### Task prompt
Write out the Meinhard II passage below again, starting with "Meinhard II, nicknamed" and going on through "1198 at Acre.", but change "Crusade" to "Expedition".

--- start Given passage ---

Meinhard II, nicknamed the Elder ( – 1231), a member of the House of Gorizia (Meinhardiner), was ruling Count of Gorizia from 1220 until his death. He also held the title of Vogt (Reeve) of the Patriarchate of Aquileia.

Life
He was the younger son of Count Engelbert II of Gorizia (d. 1191) and his wife Adelaide, a daughter of the Bavarian count Otto I of Scheyern-Dachau-Valley, a progenitor of the ducal House of Wittelsbach.

Meinhard is known to have taken part in the German Crusade of 1197 launched by the Hohenstaufen emperor Henry VI. He laid witness to the death of his friend, the Babenberg duke Frederick I of Austria with Bishop Wolfger of Passau, Count Eberhard of Dörnberg, Count Ulrich III of Eppan and Frederick's closest attendant on 16 April 1198 at Acre.

In 1220, Meinhard II succeeded his elder brother Engelbert III as Count of Gorizia. He died in 1231 and was succeeded by his nephew Meinhard III, who in 1253 also inherited the County of Tyrol.

--- end Given passage ---
--- start Material ---

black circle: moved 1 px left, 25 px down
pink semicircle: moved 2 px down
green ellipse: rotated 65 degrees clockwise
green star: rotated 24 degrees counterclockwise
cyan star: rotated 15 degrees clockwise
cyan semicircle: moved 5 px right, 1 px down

--- end Material ---

### Complete answer
Meinhard II, nicknamed the Elder ( – 1231), a member of the House of Gorizia (Meinhardiner), was ruling Count of Gorizia from 1220 until his death. He also held the title of Vogt (Reeve) of the Patriarchate of Aquileia.

Life
He was the younger son of Count Engelbert II of Gorizia (d. 1191) and his wife Adelaide, a daughter of the Bavarian count Otto I of Scheyern-Dachau-Valley, a progenitor of the ducal House of Wittelsbach.

Meinhard is known to have taken part in the German Expedition of 1197 launched by the Hohenstaufen emperor Henry VI. He laid witness to the death of his friend, the Babenberg duke Frederick I of Austria with Bishop Wolfger of Passau, Count Eberhard of Dörnberg, Count Ulrich III of Eppan and Frederick's closest attendant on 16 April 1198 at Acre.